Medical bills and health-related expenses can really take a bite out of any family's budget. Medical bills are one of the leading causes of bankruptcy in the U.S. In fact, I was forced to file for bankruptcy at the age of 25 because my son needed surgery and my health insurer refused to pay for it. That, coupled with a six-month stint of unemployment, drained my finances and led to the bankruptcy filing. It was one of the most shameful moments of my life, but I had no other choice.

Had I known then what I know now, I may have been able to pay off my medical debts, or avoided some of them altogether. You can't avoid medical expenses. Everyone, at one point or another, needs to see a doctor, get a vaccination or buy prescription medications. However, there are ways of trimming your medical costs. Here are 10 lessons I learned the hard way:

1. The emergency room is the biggest rip-off at the hospital. By all means, if you have a true medical emergency, like a serious injury, go to the emergency room. Don't go to the ER for things like the flu, an ear ache, or anything else that probably could wait a day or so until you can go to your regular physician. Avoiding the ER like the plague will save you a ton of dough...unless you actually have the plague.

2. Shop around for prescription drugs. The pharmacy at the hospital must be a serious money-maker, because drugs there cost much more than drugs you will find at an outside pharmacy.
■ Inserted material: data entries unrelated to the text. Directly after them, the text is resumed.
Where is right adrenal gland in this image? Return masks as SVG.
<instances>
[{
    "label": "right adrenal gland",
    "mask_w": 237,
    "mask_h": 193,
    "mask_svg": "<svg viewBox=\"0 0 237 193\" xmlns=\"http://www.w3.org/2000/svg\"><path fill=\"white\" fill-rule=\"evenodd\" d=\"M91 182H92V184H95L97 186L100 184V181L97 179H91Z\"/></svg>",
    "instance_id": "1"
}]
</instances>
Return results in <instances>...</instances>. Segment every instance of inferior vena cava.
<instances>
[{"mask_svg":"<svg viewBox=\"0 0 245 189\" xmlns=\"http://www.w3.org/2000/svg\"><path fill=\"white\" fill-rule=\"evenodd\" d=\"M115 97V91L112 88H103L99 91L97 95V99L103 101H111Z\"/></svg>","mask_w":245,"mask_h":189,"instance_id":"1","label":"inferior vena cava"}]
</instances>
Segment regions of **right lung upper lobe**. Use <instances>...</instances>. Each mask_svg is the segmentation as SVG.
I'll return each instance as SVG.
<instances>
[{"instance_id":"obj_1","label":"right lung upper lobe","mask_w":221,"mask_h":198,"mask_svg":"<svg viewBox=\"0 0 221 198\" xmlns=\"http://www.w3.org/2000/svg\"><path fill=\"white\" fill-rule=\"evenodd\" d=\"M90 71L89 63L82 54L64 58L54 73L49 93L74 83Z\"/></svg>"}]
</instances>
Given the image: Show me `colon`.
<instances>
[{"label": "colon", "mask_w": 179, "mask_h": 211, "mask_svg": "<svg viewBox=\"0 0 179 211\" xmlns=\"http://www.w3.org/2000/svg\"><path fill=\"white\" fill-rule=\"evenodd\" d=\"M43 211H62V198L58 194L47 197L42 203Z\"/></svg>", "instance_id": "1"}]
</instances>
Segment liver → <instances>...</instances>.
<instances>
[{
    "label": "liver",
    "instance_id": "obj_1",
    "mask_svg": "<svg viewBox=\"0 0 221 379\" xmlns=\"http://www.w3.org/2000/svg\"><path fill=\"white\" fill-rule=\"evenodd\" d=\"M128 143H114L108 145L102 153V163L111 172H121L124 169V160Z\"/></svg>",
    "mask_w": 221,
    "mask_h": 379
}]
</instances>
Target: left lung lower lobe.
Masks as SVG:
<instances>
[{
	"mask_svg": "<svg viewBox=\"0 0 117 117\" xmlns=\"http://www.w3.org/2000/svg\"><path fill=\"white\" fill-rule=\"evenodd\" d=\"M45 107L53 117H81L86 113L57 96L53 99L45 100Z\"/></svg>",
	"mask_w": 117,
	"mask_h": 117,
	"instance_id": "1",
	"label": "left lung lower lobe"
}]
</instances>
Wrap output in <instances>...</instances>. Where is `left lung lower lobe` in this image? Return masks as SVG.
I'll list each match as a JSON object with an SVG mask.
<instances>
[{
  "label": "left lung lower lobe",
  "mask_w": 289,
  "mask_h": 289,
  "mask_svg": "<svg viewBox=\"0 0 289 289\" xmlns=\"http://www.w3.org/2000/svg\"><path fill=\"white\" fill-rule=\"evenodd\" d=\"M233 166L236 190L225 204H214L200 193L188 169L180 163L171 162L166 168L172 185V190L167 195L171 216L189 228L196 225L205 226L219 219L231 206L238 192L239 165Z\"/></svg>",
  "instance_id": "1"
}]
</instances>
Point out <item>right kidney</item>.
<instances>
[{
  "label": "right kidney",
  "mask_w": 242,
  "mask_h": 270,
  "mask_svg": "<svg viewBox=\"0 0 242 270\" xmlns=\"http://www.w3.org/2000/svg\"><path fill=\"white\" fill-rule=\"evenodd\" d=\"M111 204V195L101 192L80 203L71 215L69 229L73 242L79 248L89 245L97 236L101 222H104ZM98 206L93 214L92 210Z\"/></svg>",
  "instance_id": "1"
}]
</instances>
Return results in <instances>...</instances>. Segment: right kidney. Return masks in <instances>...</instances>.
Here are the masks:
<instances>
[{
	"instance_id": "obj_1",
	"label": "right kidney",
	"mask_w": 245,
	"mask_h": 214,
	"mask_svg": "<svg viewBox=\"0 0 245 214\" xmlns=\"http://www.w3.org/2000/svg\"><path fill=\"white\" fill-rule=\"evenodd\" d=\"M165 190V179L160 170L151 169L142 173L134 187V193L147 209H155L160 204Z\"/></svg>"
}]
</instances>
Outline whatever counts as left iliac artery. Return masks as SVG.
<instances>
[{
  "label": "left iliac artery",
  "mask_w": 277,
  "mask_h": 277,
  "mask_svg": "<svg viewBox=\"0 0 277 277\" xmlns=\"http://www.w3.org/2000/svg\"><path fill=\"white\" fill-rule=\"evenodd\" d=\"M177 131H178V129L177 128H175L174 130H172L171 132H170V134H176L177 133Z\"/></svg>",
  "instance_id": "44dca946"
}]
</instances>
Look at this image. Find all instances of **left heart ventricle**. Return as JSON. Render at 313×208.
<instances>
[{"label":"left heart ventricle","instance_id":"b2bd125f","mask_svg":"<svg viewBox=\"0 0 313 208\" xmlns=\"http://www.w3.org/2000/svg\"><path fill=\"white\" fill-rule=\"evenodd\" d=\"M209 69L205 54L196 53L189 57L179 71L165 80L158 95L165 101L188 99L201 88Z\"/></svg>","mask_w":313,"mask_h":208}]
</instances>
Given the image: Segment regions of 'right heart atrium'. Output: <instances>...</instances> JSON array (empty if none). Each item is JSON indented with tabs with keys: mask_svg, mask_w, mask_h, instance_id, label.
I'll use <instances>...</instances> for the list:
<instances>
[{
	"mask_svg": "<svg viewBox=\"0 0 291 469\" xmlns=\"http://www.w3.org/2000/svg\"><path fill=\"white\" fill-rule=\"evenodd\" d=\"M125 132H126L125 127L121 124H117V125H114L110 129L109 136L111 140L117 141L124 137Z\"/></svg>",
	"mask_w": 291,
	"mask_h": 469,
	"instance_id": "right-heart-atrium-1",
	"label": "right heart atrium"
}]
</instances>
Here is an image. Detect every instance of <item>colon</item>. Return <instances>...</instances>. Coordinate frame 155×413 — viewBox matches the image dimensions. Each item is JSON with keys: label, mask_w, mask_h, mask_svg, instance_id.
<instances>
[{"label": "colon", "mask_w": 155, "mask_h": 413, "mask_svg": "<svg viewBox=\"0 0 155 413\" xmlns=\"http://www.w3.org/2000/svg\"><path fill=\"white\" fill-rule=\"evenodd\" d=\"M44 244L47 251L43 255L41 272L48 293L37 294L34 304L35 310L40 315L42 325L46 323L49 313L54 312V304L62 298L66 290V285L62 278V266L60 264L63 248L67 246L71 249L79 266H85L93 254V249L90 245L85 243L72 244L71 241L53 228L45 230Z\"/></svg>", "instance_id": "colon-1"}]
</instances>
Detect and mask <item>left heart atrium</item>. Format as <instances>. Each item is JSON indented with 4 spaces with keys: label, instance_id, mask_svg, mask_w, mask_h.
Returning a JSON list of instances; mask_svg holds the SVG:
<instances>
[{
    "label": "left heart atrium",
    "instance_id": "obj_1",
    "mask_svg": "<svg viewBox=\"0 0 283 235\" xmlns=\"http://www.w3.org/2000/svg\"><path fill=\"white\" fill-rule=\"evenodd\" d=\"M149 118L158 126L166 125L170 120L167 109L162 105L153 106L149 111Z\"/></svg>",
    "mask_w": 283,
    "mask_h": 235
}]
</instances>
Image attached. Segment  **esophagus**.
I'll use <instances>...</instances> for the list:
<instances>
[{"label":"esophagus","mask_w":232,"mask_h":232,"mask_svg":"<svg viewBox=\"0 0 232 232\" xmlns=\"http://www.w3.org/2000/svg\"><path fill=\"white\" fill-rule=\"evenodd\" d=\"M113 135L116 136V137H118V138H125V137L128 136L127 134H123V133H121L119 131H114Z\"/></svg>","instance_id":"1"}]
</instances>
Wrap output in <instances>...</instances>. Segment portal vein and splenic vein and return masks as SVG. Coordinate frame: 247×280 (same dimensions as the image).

Shop around a little before getting your prescription filled. You'll be surprised at how much the price varies. Don't forget, Walmart offers many generic drugs for only $4.

3. Always ask for generic drugs. There is little to no difference at all between name-brand drugs and the generics. This goes for the over-the-counter medications, too.

4. Find out if your health insurer offers a mail-order prescription plan. If you regularly use prescription drugs, you can usually get big cost savings by having your drugs sent right to your door step through the health insurer's mail order plan.

5. Check out the local public health clinic. For things like flu shots, check out your local city or county public health clinic. These vaccinations are usually much cheaper than getting it done at your doctor's office.

6. Keep an eye out for public health fairs. You can usually get routine exams for your eyes, cholesterol and blood pressure done at a health fair...for free. Don't replace your annual physical exam with a health fair, but the free or low-cost exams can give you an idea of where you stand, and could possibly alert you to something that needs further medical attention.

7. Build an emergency health fund. There are Health Savings Accounts available at many banks. These allow you to stash cash away for medical expenses not covered by your insurance. Of course, you could put your money in any kind of high-interest savings or money market account and earmark it for medical expenses. You will spend it one day, so you know that it's not money that's just going to languish around in an account doing nothing.

8. Don't buy "reading glasses" at an optometrist's office. I had an eye exam two years ago after I realized I had a problem reading small type in books and on the computer screen. I had been using a cheap $4 pair of reading glasses I bought at Dollar General. The optometrist told me I did need reading glasses, and asked if I would like to pick out a pair at his office. They all cost in the $120 range. I showed him my "over the counter" readers and said "well, I've been using these". He said "if you're happy with those, you're fine. They're basically the same thing. We just have fancier frames." I was floored, but at least he was honest. I stuck with the $4 glasses.

9. Ask your doctor for a discount. Your doctor is like every other business you deal with...they just want to get paid. Ask if they'll give you a discount if you pay in cash. If your insurance covers most of the cost, this won't save you much money. But, if you are underinsured or uninsured, this could save you some money...and many doctors are willing to do it. After all, getting some money is better than not getting any. Also, ask your doctor if they have samples of any prescriptions they write for you. They usually do.

10. Don't get sick in the first place. Let's face it, some of the stuff we go to the doctor for is preventable. If you smoke, stop. If you are overweight, eat less and move more. Avoid people who have the flu. Wash your hands, and do it often. Eat the right kinds of foods. Take your vitamins. It's cheaper to take care of yourself and keep from getting sick than to be treated once you do get sick.